Worldwide women remain the most discriminated against and the most violently attacked group. “In the UK, two to three women are murdered by men per week (Allen et al., 2020).” In Afghanistan, those prohibited from societal participation are women. In Iran, those beaten for not wearing “proper” headgear are women. In El Salvador, the femicide capital of the world, those murdered are women. It harms women to minimize and disguise the violence against them.

Yet Scotland (part of the UK) just passed a new hate crime bill that went into effect April 1, 2024. Women, 51% of the population, were excluded. Women were told that the lawmakers would get around to them in the future. Women have heard this before – everyone else’s rights come before ours.  One parliamentarian said, “I don’t think the Scottish parliament cares about women at all.”

The law creates a new crime of “stirring up hatred” relating to protected characteristics. The Hate Crime and Public Order (Scotland) Act 2021 makes it a an offence to behave in a threatening or abusive manner with the intention of “stirring up hatred” based on disability, religion, sexual orientation, transgender identity or being intersex.
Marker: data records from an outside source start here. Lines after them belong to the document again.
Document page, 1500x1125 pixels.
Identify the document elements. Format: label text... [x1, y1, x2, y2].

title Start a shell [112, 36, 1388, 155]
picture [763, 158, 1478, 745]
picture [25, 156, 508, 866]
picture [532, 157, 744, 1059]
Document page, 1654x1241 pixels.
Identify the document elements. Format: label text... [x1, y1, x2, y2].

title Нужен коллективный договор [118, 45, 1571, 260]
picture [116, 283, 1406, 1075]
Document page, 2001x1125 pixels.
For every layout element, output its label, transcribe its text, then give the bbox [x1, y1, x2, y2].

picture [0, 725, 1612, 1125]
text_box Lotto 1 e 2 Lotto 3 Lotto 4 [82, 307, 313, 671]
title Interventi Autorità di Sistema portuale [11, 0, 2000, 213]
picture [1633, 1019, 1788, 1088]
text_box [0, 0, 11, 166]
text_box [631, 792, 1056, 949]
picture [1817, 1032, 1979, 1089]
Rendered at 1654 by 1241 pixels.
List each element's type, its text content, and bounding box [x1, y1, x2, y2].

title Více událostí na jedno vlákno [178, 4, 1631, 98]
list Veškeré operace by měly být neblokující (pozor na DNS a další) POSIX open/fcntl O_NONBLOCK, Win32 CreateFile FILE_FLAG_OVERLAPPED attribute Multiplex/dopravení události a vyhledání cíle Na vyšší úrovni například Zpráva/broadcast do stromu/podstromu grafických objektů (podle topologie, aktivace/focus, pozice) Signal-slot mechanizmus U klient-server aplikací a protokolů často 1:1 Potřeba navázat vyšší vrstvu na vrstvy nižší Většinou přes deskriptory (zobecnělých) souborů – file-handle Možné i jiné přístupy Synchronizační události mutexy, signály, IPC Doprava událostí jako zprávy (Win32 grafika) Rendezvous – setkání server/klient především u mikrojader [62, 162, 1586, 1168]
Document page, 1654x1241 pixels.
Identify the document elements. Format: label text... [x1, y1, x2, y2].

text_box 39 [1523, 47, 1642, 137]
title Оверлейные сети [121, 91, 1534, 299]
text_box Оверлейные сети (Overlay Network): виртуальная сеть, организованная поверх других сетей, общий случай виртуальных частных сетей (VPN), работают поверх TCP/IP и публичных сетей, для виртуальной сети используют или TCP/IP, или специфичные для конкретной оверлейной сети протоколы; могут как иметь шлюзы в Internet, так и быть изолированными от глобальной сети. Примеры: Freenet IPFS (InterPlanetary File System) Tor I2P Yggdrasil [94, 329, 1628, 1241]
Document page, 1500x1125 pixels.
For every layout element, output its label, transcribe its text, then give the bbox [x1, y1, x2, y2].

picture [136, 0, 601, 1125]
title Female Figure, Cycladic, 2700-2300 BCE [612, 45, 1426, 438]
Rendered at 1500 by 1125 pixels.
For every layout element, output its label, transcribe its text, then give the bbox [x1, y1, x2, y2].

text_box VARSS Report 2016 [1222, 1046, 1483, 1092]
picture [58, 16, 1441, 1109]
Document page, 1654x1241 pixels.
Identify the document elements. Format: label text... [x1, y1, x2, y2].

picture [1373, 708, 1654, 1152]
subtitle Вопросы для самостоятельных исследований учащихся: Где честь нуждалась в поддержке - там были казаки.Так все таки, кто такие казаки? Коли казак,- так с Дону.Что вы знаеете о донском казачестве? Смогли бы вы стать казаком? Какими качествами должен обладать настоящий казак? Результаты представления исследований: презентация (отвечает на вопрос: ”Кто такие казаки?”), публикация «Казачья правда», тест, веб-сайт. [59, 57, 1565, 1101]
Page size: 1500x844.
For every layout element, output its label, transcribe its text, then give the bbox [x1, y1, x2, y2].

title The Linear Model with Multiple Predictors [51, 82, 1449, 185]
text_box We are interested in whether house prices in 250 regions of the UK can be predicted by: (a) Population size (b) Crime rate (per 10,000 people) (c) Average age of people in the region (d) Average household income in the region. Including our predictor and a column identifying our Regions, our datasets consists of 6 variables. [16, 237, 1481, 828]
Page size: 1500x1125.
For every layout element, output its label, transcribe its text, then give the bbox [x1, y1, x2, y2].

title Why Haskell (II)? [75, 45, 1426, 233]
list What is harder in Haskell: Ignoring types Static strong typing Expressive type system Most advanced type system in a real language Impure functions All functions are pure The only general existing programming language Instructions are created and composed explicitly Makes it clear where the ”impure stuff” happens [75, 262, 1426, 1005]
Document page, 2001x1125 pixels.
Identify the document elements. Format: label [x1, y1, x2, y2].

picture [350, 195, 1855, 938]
Stirring up hatred based on race, colour, nationality or ethnicity was already illegal in Great Britain under the Public Order Act 1986 but is now included in the new law. The police had received many complaints about a speech given in 2020 by a justice secretary in which he said a lot of white people hold prominent positions in Scotland. So the law was triggered by white people and men – neither are vulnerable nor marginalized groups.

Many criticized the law for stifling free speech, but the media focuses on the J.K. Rowling (of Harry Potter fame) controversy. She lives in Edinburgh and wrote: “Scottish lawmakers seem to have placed higher value on the feelings of men performing their idea of femaleness, however misogynistically or opportunistically, than on the rights and freedoms of actual women and girls.”  She added: “It is impossible to accurately describe or tackle the reality of violence and sexual violence committed against women and girls, or address the current assault on women’s and girls’ rights, unless we are allowed to call a man a man…Freedom of speech and belief are at an end in Scotland if the accurate description of biological sex is deemed criminal.”

In response to the free speech criticism the government claims, “The legislation does not prevent people expressing controversial, challenging or offensive views, nor does it seek to stifle criticism or rigorous debate in any way.”  It also references the right to freedom of expression in the European Convention on Human Rights, which includes protection for “ideas that offend, shock or disturb.”

Just because you disagree with someone is no reason to make it criminal. Men have been verbally and physically assaulting women for centuries. For 300 years they called them witches, murdered nine million of them, and took their property also blotting out centuries of herbal healing knowledge. In today’s pop culture women are referred to as whores and deserving of a slap or two or perhaps death. I asked my gym monitor one day to turn off a song that was about how a man had to kill his girlfriend and how much better he felt. Pornography that degrades women generates more income than TV, movies, and theatre combined. Yet women in Scotland, and in the United States, who are the most attacked are excluded from the protection of the hate speech laws. When Arizona passed its hate speech law, I was in the hearing room and testified that women should be included. The man who testified after me said that we could not include women in the law because there were so many assaults on women it would consume all the time and resources of the police. Precisely.